Suriye'de meydana gelen gelişmeler, İsrail’in gelecekteki hedefleriyle ilgili soruları da gündeme getiriyor. Bu hedeflerin, eski ABD Başkanı Donald Trump’ın İsrail’in bölgedeki nüfuzunu genişletme planıyla bağlantılı olabileceği düşünülüyor.
SALDIRGAN MESAJLAR
Siyasi uzman Mahmud Rimaavi, yaptığı açıklamda, İsrail’in artan saldırılarının, henüz kurumsal yapısını oturtamamış yeni Suriye rejimine yönelik net bir mesaj olduğunu ifade etti.
Rimaavi, İsrail Başbakanı Binyamin Netanyahu’nun Şam’daki yeni durumu "İsrail için önemli bir fırsat" olarak tanımladığı açıklamalarına dikkat çekti. İsrail’in bu fırsatı, Suriye’nin askeri ve güvenlik kapasitelerini büyük ölçüde zayıflatmak için değerlendirdiğini belirtti.
Rimaavi, tampon bölgelerden çekilen Suriye’nin bu adımının, İsrail tarafından saldırılarını haklı göstermek için bir bahane olarak kullanıldığını söyledi. İsrail’in bu yaklaşımının, yeni rejimin İsrail’e karşı düşmanca bir tutum sergilemesini engellemek için baskı oluşturma isteğinii yansıttığını ekledi.
SİLAHSIZLANDIRMA VE YENİ REJİMİN DAĞITILMASI
Gözlemciler, İsrail’in amacının mevcut durumdan yararlanmanın ötesine geçtiğini ve Suriye’deki yeni siyasi rejimin silahsızlandırılmasını ve yeniden sıfırdan başlamaya zorlanmasını içerdiğini belirtiyor.
Ayrıca, İsrail’in kendi şartlarıyla bir barış anlaşması dayatmayı hedeflediği, sert askeri koşulların Suriye tarafından güçlü bir tepkiyi engelleyebileceği vurgulanıyor.
Rimaavi, İsrail’in bu dönemi, bölge ve dünyaya sürekli bir gerilim ve tehdit kaynağı olduğunu hatırlatmak için kullandığını ifade etti.
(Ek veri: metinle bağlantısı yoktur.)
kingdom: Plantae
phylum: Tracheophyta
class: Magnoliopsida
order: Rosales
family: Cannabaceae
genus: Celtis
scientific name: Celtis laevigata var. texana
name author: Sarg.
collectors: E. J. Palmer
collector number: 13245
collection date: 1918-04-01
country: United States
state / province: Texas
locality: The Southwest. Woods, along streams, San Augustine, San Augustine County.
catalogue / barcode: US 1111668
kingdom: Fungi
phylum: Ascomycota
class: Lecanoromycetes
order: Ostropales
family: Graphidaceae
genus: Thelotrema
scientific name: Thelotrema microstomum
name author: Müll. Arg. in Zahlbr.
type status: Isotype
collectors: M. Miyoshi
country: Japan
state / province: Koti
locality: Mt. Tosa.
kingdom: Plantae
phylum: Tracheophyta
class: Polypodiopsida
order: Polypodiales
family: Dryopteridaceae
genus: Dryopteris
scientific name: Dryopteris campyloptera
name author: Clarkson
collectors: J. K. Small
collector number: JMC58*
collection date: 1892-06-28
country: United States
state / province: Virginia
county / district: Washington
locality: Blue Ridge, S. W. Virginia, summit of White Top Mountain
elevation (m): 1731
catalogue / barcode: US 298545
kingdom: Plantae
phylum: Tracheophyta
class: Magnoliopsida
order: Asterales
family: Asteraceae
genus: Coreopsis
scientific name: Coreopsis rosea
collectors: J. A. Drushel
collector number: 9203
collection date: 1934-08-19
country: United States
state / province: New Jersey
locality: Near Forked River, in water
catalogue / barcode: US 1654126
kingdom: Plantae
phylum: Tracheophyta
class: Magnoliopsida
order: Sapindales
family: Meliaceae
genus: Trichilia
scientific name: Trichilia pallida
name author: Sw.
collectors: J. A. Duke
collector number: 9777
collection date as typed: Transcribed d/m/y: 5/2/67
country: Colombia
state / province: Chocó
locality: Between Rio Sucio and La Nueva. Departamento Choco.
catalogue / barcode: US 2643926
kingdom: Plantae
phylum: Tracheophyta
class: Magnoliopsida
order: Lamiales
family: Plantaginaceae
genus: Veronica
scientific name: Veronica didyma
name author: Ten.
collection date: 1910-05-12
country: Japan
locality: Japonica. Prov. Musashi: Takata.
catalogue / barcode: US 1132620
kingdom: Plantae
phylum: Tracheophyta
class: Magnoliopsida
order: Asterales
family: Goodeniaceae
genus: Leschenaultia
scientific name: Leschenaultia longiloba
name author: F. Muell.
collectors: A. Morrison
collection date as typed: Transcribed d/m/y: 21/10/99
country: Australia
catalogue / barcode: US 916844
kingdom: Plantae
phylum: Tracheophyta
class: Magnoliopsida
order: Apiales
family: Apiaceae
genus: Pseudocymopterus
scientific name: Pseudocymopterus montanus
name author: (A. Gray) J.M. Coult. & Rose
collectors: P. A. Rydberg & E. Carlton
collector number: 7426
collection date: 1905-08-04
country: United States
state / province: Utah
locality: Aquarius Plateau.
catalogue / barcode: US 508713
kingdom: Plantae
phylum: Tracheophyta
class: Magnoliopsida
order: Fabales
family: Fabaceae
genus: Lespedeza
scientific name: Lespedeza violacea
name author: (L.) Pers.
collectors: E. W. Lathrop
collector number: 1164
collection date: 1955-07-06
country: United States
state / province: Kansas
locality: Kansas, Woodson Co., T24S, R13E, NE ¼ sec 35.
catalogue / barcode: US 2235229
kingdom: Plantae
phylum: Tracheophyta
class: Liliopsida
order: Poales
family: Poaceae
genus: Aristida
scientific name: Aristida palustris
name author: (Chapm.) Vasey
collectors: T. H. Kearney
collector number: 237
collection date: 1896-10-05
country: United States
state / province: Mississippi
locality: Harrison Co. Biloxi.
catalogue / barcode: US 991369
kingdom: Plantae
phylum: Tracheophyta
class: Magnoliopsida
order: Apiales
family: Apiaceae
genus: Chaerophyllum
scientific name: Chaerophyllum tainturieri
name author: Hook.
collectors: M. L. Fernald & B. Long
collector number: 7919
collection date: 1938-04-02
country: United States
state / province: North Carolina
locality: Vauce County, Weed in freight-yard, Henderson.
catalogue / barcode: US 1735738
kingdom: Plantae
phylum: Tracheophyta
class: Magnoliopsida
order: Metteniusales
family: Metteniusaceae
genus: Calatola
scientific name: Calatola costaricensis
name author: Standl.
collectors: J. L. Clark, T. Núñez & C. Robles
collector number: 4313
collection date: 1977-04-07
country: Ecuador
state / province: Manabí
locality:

Özellikle, Orta Doğu’da sürekli bir tırmanışı teşvik eden aşırı sağcı bir hükümetin varlığına dikkat çekti.
İSRAİL ORDUSU ŞAM'A 25 KİLOMETRE YAKLAŞTI
Son gelişmelerle birlikte İsrail ordusunun, Suriye'nin başkenti Şam'a sadece 25 kilometre mesafede olduğu bildirildi. İsrail ordusunun ilerlemesi, bölgedeki gerilimi daha da artırırken, askeri varlığın Şam’a bu kadar yakın olması, İsrail’in yeni rejim üzerinde baskıyı artırma stratejisi olarak değerlendiriliyor.
Siyasi uzman Sami Draz ise İsrail’in son hamlelerinin, uluslararası ve bölgesel aktörlerin Suriye rejimindeki değişimin sonuçlarıyla meşgul olmasını fırsat bilerek, sahada yeni bir gerçeklik oluşturmayı hedeflediğini söyledi.
Draz, bu hamlelerin, Trump yönetiminin Orta Doğu’daki yeni bölgesel düzeni inşa etmesini kolaylaştırabileceğini belirtti. İsrail’in bu hareketlerinin, Suriye’den başlayarak Lübnan ve Gazze’ye uzanacak bir harita çizmeye yönelik olduğunu ifade etti.
Trump yönetimi, İsrail’in işgal altındaki Suriye Golan Tepeleri üzerindeki egemenliğini tanıdığını defalarca duyurmuştu. Bu, İsrail’in Suriye topraklarını genişletmeye yönelik planlarıyla ilgili endişeleri artırıyor.
İSRAİL'İN TOPRAK ELE GEÇİRME TEHDİDİ
İsrail’in eylemleri, Suriye’nin geleceğiyle ilgili ciddi endişeler yaratıyor. Veriler, Suriye topraklarının sürekli İsrail genişleme tehdidi altında olduğunu gösteriyor.
Uluslararası toplumdan kararlı bir duruşun eksikliğiyle, bölgenin yeni bir gerilim aşamasına girmesi ve bu durumun bölgesel düzenn üzerinde geniş çaplı sonuçlar doğurması bekleniyor.